Ce samedi 14 juin, Le Temps consacre une double page à l’invasion de l’intelligence artificielle dans l’ensemble des outils de notre quotidien. De WhatsApp à Google en passant par , les robots conversationnels sont partout, prêts à répondre sur tout. Mais sont-ils prêts à répondre de tout ?
Parce que les pages sont courtes et la pensée est longue, je copie ci-dessous mes réponses complètes aux trois questions posées par Anouch Seydtaghia (les parties manquantes sont en violet). Merci à lui pour l’invitation et n’hésitez pas à découvrir les autres interventions de riche article de la rubrique Grand angle directement dans l’article L’intelligence artificielle envahit nos vies du journal papier de ce week-end, ou dans la version web !
Anouch Seydtaghia (AS) : Que vous inspire ce déferlement d’IA dans nos vies? Quelle est la stratégie visée par les géants de l’IA?
Isaac Pante (IP) : Comme à son habitude, l’industrie du numérique procède par entrisme en partageant “gratuitement” des outils au fort pouvoir séductif. Comment aurions-nous refusé le mail et les réseaux sociaux avec leurs promesses d’efficacité, d’immédiateté et de connexion ? L’IA suit exactement le même chemin : qu’elles nous proposent de rester en lien avec des humains ou d’avoir des interlocuteurs synthétiques à toute heure du jour et de la nuit, ces industries capitalisent avec brutalité sur la peur de la solitude et sur notre être profondément relationnel. La puissance de frappe financière permet à ces acteurs de casser d’abord et de s’excuser ensuite, avec au passage de copieux bénéfices arrachés grâce à des moyens financiers (et donc juridiques) hors de portée des états.

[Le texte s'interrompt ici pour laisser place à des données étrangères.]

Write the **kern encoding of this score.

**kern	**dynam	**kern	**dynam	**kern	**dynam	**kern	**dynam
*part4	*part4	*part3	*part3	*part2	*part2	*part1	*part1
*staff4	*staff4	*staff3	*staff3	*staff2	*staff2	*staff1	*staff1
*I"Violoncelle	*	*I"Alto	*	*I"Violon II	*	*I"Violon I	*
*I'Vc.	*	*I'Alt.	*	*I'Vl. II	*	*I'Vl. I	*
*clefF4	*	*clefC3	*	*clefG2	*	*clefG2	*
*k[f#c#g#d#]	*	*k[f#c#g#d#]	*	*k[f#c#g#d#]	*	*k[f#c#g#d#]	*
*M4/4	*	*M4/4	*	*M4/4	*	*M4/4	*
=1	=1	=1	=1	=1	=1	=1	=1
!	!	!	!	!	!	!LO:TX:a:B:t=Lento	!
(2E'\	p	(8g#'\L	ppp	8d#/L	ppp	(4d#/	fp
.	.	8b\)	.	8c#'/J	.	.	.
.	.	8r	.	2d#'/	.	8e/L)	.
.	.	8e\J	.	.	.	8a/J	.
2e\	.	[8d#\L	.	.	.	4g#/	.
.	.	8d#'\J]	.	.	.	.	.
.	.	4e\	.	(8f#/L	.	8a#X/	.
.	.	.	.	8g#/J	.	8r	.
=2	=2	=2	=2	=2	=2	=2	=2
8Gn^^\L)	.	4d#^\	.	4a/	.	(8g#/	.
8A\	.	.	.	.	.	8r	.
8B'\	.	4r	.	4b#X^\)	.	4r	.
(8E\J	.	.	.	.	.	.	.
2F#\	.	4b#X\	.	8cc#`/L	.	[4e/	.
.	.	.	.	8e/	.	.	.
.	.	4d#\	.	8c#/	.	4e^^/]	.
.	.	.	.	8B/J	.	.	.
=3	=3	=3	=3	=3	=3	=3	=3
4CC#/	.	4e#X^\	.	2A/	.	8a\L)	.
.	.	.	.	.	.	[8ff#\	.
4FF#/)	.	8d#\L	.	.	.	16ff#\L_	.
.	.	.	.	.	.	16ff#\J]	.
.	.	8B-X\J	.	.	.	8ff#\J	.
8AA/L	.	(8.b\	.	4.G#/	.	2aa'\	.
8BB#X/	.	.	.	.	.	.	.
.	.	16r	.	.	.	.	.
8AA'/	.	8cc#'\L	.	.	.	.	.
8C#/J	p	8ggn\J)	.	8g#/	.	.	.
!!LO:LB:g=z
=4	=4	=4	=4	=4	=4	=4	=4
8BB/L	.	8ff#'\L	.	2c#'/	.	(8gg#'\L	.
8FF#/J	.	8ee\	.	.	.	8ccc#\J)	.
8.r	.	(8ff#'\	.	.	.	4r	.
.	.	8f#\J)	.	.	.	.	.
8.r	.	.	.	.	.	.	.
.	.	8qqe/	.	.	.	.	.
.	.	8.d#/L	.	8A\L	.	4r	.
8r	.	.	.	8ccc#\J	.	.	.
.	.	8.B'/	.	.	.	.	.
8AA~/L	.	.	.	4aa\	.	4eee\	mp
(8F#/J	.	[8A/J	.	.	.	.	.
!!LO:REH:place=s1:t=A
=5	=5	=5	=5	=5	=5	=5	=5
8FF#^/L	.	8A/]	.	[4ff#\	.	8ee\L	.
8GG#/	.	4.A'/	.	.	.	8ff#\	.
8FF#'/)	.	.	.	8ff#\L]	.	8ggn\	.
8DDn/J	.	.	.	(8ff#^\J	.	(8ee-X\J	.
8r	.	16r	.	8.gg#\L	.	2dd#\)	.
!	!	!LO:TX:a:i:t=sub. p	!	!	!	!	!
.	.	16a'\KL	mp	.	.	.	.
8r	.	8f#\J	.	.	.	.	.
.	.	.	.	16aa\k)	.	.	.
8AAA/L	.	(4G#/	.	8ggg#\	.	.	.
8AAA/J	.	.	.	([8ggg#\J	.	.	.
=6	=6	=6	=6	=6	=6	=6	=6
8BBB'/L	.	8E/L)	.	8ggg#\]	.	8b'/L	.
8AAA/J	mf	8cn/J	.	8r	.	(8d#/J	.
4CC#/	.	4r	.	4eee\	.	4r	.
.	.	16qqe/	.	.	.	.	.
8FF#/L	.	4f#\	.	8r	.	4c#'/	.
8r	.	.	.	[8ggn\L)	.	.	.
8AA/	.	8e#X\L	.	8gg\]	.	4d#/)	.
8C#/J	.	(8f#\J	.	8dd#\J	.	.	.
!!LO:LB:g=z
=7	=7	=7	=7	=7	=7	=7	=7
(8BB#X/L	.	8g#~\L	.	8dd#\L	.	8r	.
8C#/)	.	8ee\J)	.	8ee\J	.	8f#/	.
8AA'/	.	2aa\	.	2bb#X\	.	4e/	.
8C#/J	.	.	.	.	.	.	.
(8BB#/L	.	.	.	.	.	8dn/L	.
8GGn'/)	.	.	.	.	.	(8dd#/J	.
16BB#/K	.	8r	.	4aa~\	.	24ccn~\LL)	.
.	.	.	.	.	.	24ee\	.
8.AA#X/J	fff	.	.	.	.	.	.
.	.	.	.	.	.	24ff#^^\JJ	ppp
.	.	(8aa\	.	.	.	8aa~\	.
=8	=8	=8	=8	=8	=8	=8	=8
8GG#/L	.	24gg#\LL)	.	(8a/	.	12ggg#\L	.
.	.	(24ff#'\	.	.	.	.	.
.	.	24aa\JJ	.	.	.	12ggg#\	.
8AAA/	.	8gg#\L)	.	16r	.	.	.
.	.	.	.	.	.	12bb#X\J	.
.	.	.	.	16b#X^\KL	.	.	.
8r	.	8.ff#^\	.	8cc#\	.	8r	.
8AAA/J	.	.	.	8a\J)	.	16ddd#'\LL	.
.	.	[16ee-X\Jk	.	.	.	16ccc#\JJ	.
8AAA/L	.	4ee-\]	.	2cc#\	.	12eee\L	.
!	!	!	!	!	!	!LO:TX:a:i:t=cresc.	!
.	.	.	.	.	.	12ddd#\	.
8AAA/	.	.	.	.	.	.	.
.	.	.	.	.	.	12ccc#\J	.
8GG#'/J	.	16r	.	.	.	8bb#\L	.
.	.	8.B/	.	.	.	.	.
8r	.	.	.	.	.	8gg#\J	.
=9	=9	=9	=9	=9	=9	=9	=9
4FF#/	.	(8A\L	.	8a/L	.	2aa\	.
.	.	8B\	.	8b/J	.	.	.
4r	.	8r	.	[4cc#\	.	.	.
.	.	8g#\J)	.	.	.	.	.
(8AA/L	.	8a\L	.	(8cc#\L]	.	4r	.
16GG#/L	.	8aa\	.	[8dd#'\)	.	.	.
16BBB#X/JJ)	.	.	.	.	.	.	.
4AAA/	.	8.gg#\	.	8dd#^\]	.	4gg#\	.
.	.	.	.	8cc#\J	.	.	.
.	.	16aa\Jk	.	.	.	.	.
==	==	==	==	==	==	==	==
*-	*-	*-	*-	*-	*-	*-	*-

Google Books reste exemplaire de cette stratégie de captation de la valeur : la violation massive a été suivie d’une réparation prétendument redistributive. Aujourd’hui, les services publics paient pour accéder aux bénéfices apportés, contribuant ainsi à un blanchiment de propriété intellectuelle.
AS : Y voyez vous plutôt du positif ou du négatif du point de vue de l’utilisateur?
IP : Cela dépend évidemment des contextes. Ce qui est certain, c’est que personne ne souhaite que l’intelligence artificielle fasse son apparition dans des applications comme whatsapp. On pourrait s’amuser de la naïveté des industries dans la propagation de leur dernière innovation si cette infiltration ne contribuait pas à une acculturation à la présence de l’IA partout et tout le temps. Or avant d’être utilisateurs ou utilisatrices, nous sommes des êtres humains insérés dans un écosystème. Pour des bipèdes organiques tributaires de leur environnement, l’augmentation massive de la consommation d’eau et d’électricité qui accompagne ces intégrations sont une très mauvaise nouvelle. Entre la catastrophe écologique et une casse sociale qui contribue à la montée du fascisme, on peut considérer que l’IA arrive au pire moment. L’heure est à une révolution des imaginaires et à la fragmentation bienheureuse capable de faire barrage aux folies impérialistes. Or le désir de totalité des acteurs du numérique (déjà souligné par Alessandro Baricco dans son essai “The Game”) va exactement dans l’autre sens. Non seulement il a ouvert la voie à une ambition totalitaire (tout voir, tout écouter, tout savoir), mais il donne les moyens techniques d’exercer un pouvoir sans précédent sur nos vies.
AS : Cela risque-t-il de modifier considérablement notre façon de travailler, de communiquer, de s’informer ou de se divertir?
IP : Les outils ne sont pas neutres : tous modifient plus ou moins profondément notre être au monde. Sans mails, les bullshit jobs auraient eu bien plus de peine à se propager. La question n’est donc pas de savoir si ces technologies vont modifier nos manières d’exister (c’est déjà fait), mais de se demander dans quelle mesure nous souhaitons qu’elles les transforment. Pour ne pas être systématiquement à la merci de disruptions technologiques toxiques, il nous faut nous remettre au début de la chaîne en nous focalisant sur nos valeurs et notre vie idéale. Or cette dernière peut et doit se passer de nouvelles centrales nucléaires.